The paper tackles the problem of adaptive radar transmissions for spectrum sharing with a non-cooperative cellular network by applying a linear Contextual Bandit framework with Thompson Sampling, resulting in faster convergence to minimize interference and maximize utilization compared to other algorithms, with competitive performance against a Deep Q-Network.
This paper describes a sequential, or online, learning scheme for adaptive radar transmissions that facilitate spectrum sharing with a non-cooperative cellular network. First, the interference channel between the radar and a spatially distant cellular network is modeled. Then, a linear Contextual Bandit (CB) learning framework is applied to drive the radar's behavior. The fundamental trade-off between exploration and exploitation is balanced by a proposed Thompson Sampling (TS) algorithm, a pseudo-Bayesian approach which selects waveform parameters based on the posterior probability that a specific waveform is optimal, given discounted channel information as context.
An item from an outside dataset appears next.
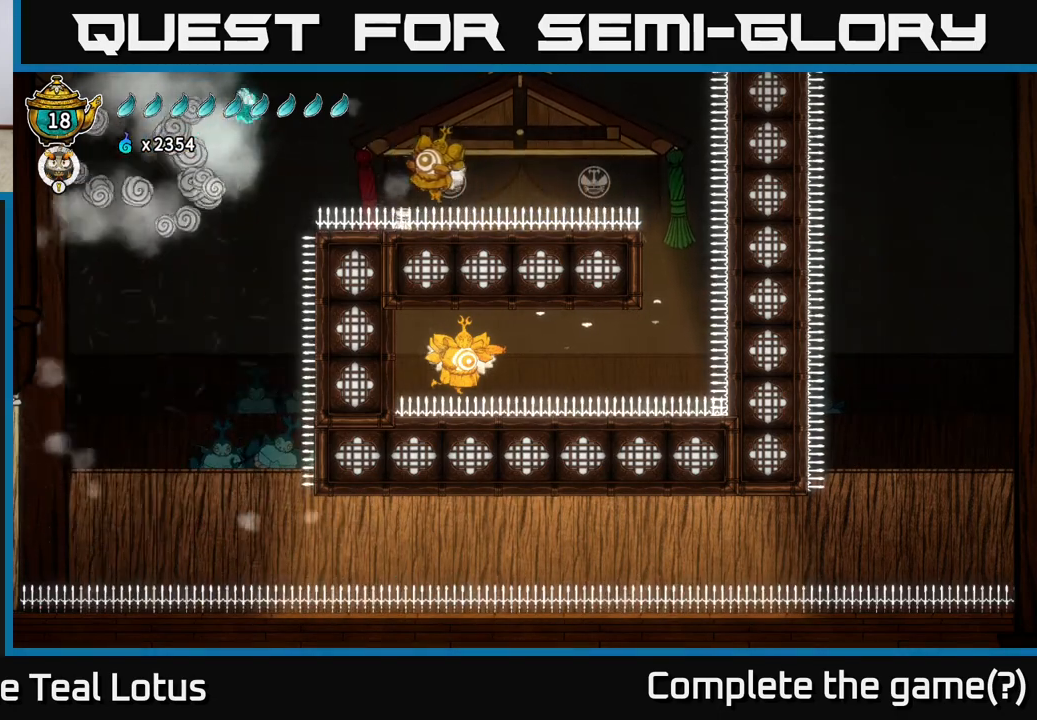
{"buttons": ["A"], "left_stick": "right", "right_stick": "center", "events": [[200, "A", "down"]]}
It is shown that the contextual TS approach converges more rapidly to behavior that minimizes mutual interference and maximizes spectrum utilization than comparable contextual bandit algorithms. Additionally, we show that the TS learning scheme results in a favorable SINR distribution compared to other online learning algorithms. Finally, the proposed TS algorithm is compared to a deep reinforcement learning model. We show that the TS algorithm maintains competitive performance with a more complex Deep Q-Network (DQN).